By Bio-IT World Staff 

October 25, 2011 | The Pistoia Alliance, a precompetitive alliance of more than 50 life science companies, vendors, publishers, and academic groups, has announced the launch of a competition to find the best algorithm for compressing next-generation sequencing (NGS) data. 

The winner of the Pistoia Alliance Sequence Squeeze Competition stands to win a $15,000 prize. Joining Pistoia Alliance president Nick Lynch among the judges will be Guy Coates, information systems lead at the Wellcome Trust Sanger Institute, and Yingrui Li, deputy operation officer of the BGI. A fourth judge will be announced shortly.  

The competition aims to encourage a diverse group of scientists -- including bioinformaticians, mathematicians, physicists, and computer scientists -- to address a thorny problem in the management of NGS data. The Alliance notes that with sequencing costs plummeting faster than the data storage and processing rates predicted by Moore's Law, current NGS instruments can generate more data in a day than any one machine could have produced during the whole of 2005.  

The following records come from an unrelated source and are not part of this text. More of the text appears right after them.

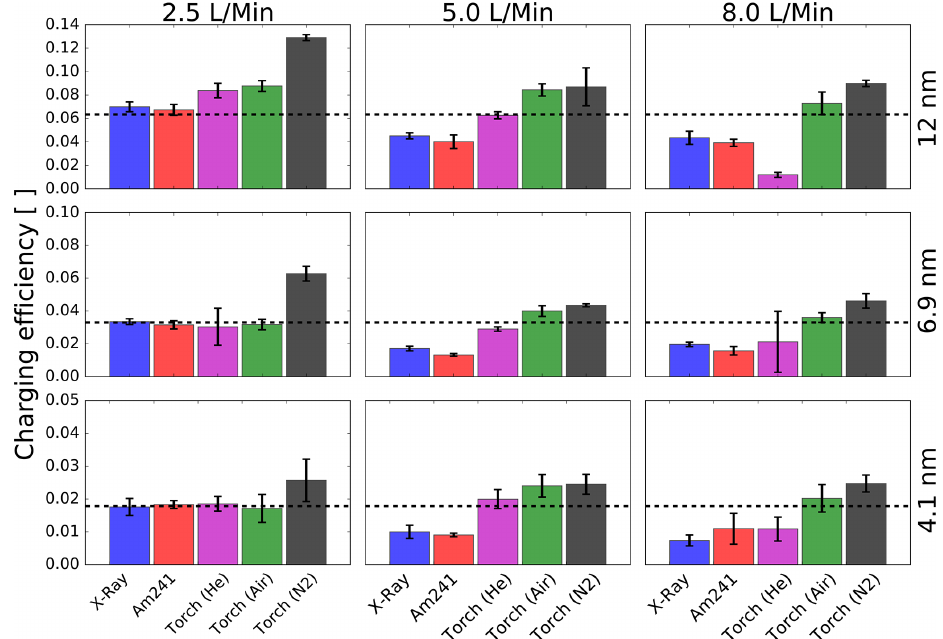
Figure 9. Measured charging efficiencies for the different aerosol chargers and aerosol flow rates for negatively charged Ag particles with mobility diameters of 12, 6.9 and 4.1nm. The dotted black line represents the theoretical charging efficiency according to Wiedensohler (1988) for the three different mobility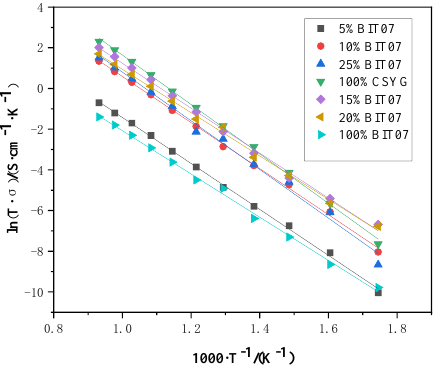
Figure 7. Arrhenius plots for total conductivity of CSYG-BIT07. The activation energies calculated from the slope of the Arrhenius plot are shown in Table 1. The activation energies of CSYG-5%BIT07, CSYG-10%BIT07, CSYG-15%BIT07, CSYG-20%BIT07, and CSYG-25%BIT07 were 0.94, 0.99, 0.89, 0.92, and 1.01 eV,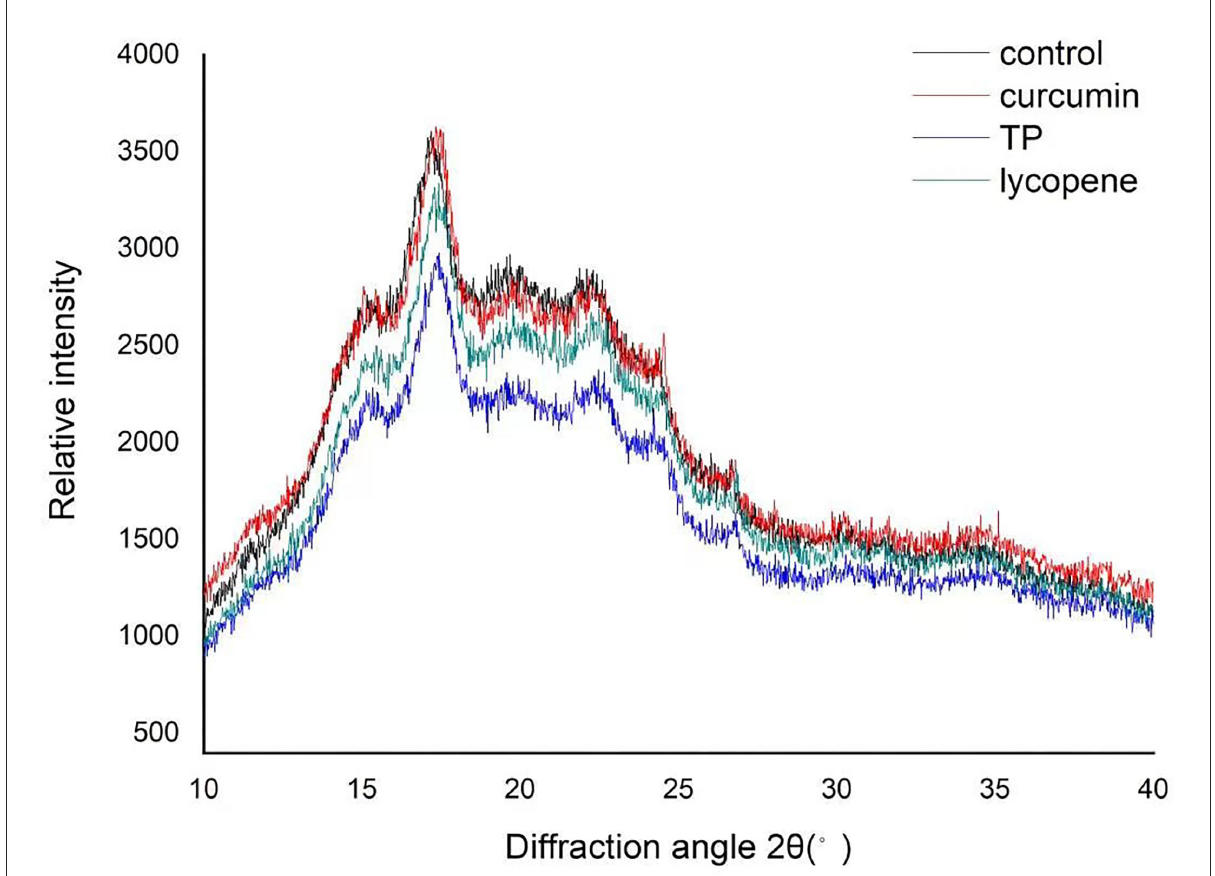
FIGURE5 X-ray diffractogram of NASNs contained curcumin (red), TP (blue), lycopene (green), and SN without NAs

Labs rely on compression to enable them to store data from sequencing runs, which includes sequencing reads and associated quality scores. Yet compression technologies are themselves faltering under the data volumes produced by NGS.  

“There is a very real need today for novel methods of compressing sequence reads and their quality scores in a way that preserves 100% of the information while achieving much-improved linear-or, even better, non-linear-compression ratios,” said Lynch. “We believe in championing this type of grassroots, from-the-trenches innovation.” 

The competition, which closes next March, requires entrants to devise and implement a computer algorithm for compressing (and decompressing) NGS data stored in the FASTQ format. Entries must be fully open source so that the entire scientific community can benefit from the winning algorithm. Full details of the competition rules and entry process are at www.sequencesqueeze.org 

The competition will be administered by Eagle Genomics, a British bioinformatics services and software company.